Monday, August 24, 2009

Cha...Cha...Cha....Changes

Ha! Did you think I was going to sing a David Bowie song to ya? It is what came to my mind... hence the title to this post. However... I will spare ya my singing... Unless you want dogs to howl along with me *Ü* Yes,I'm that bad at it.

Ah..."The Change"..... My oldest is moving out! He will be an intern at our church for the next year and will be moving into a house with another friend/intern on church property. He will also go back and finish his AA at the local CC.

Im ready for this... and then... not so much....



Its strange but I have mixed feelings about it all. I am completely excited for him and all the new experiences he will be walking into.... and then I'm completely sad that he is grown up enough to move out!

Yes, I know this is what we do as parents. We put in our time to raise them and we grow them so they can be independent from mom and dad....to stand on their own 2 feet.... but its bitter sweet. I love him. I will miss seeing him... even if its for 10-15 minutes at a time! lol He works and is gone a lot anyway. BUT!! Knowing he "wont" be sleeping and living here is hard for me. Sad...



I will miss hearing him play his guitar every morning and every evening he is home. That's such a great sound coming down the hallway. I will miss him coming into the office and standing behind me... this is where we talk a lot.

I know he wants to talk because he just stands there and says nothing... LOL...ya I know... no talking.... well for him it is an indicator for me that he wants to visit. *Ü* No talking is him initiating the conversation... lol See he has taught me a lot too! I'm learning to pick up on blue (man) talk!! *Ü* I learned to decipher what he is saying.. when he is not saying anything!!! Not to shabby...hu?



We just celebrated his 20th birthday this month. We had a roast/toast time... but it was really more reminiscing than anything. It was fun hearing stories about him from his friends... and then his friends were able to hear stories from when he was little... times like on his 5th birthday he put a golf tee through his ear drum.... or when he was picking cherries in a tree 10 or 11 feet up in a cherrie tree and the branch broke from under him. This was also his first ambulance ride *Ü*......or the last 2 rope swings he was on....broke mid swing on him... one resulting in whiplash and a mild concussion...Seriously... this all happened.. and many more.. those were the first few that popped in my mind...

But... we also had those awe, moments... My favorite story was when he was 4 years old. Shawn would clap his hands together and say... "lets talk mom...clap.... lets talk" *Ü* I have no idea where he got that... but he did that a lot. *Ü* One night he said that after a bible story... we had just finished Jonah, he said... "mom, it would not be any fun to play hide and seek with God, Would it?" and I said, "sure it would. Why do you say that?" and he said, " because God would never have to turn around to find you, He already knows where you are."

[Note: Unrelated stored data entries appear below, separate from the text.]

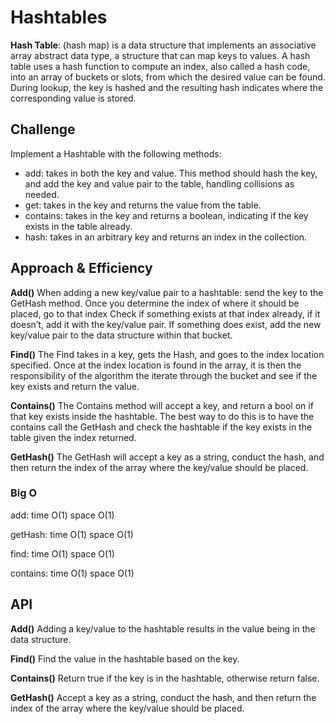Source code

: # Hashtables

**Hash Table**: (hash map) is a data structure that implements an associative array abstract data type, a structure that can map keys to values. A hash table uses a hash function to compute an index, also called a hash code, into an array of buckets or slots, from which the desired value can be found. During lookup, the key is hashed and the resulting hash indicates where the corresponding value is stored.

## Challenge
Implement a Hashtable with the following methods:

* add: takes in both the key and value. This method should hash the key, and add the key and value pair to the table, handling collisions as needed.
* get: takes in the key and returns the value from the table.
* contains: takes in the key and returns a boolean, indicating if the key exists in the table already.
* hash: takes in an arbitrary key and returns an index in the collection.

## Approach & Efficiency

**Add()**
When adding a new key/value pair to a hashtable:
send the key to the GetHash method.
Once you determine the index of where it should be placed, go to that index
Check if something exists at that index already, if it doesn’t, add it with the key/value pair.
If something does exist, add the new key/value pair to the data structure within that bucket.

**Find()**
The Find takes in a key, gets the Hash, and goes to the index location specified. Once at the index location is found in the array, it is then the responsibility of the algorithm the iterate through the bucket and see if the key exists and return the value.

**Contains()**
The Contains method will accept a key, and return a bool on if that key exists inside the hashtable. The best way to do this is to have the contains call the GetHash and check the hashtable if the key exists in the table given the index returned.

**GetHash()**
The GetHash will accept a key as a string, conduct the hash, and then return the index of the array where the key/value should be placed.

### Big O
add: 
time O(1)
space O(1)

getHash: 
time O(1)
space O(1)

find: 
time O(1) 
space O(1)

contains:
time O(1)
space O(1)

## API

**Add()**
Adding a key/value to the hashtable results in the value being in the data structure.

**Find()**
Find the value in the hashtable based on the key.

**Contains()**
Return true if the key is in the hashtable, otherwise return false.

**GetHash()**
Accept a key as a string, conduct the hash, and then return the index of the array where the key/value should be placed.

Uh! These are the things that make me tear up... Remembering.... I need to look to the future I know... He is all grown up now... and has much more growing to do through his lifetime... yup.. got the memo... Its just hard...

I remember Mary in scripture....and how she hid things in her heart as Jesus grew... I cant help but think this must be similar... we moms cherish the little things... not just the big. We hide it in our hearts.

Ahhh...I need to be more like Shawn and remember the wisdom of a 4 year old... God will never have to turn around... He already knows right where Shawn is.



2 comments:

Rhonda said...

Oh, Lisa my first thought was how we have to give our children roots then give them wings and let them fly. It is so painful sometimes. Shawn is such a handsome young man and I know that you have done a great job with him.
I love his four year old quote about not playing hide and seek with God. Just take that to heart when you are missing him dreadfully.
~Blessings,
Rhonda

Gretchen said...

Lisa,
Thank you for sharing your heart. I totally get right where your at as I can already feel the flap flap of our oldests' wings. Same thing, it will be bitter sweet. But if you could order any transition from home to on your own I think the Lord has orchestrated a great one for he and you. We are always the mama!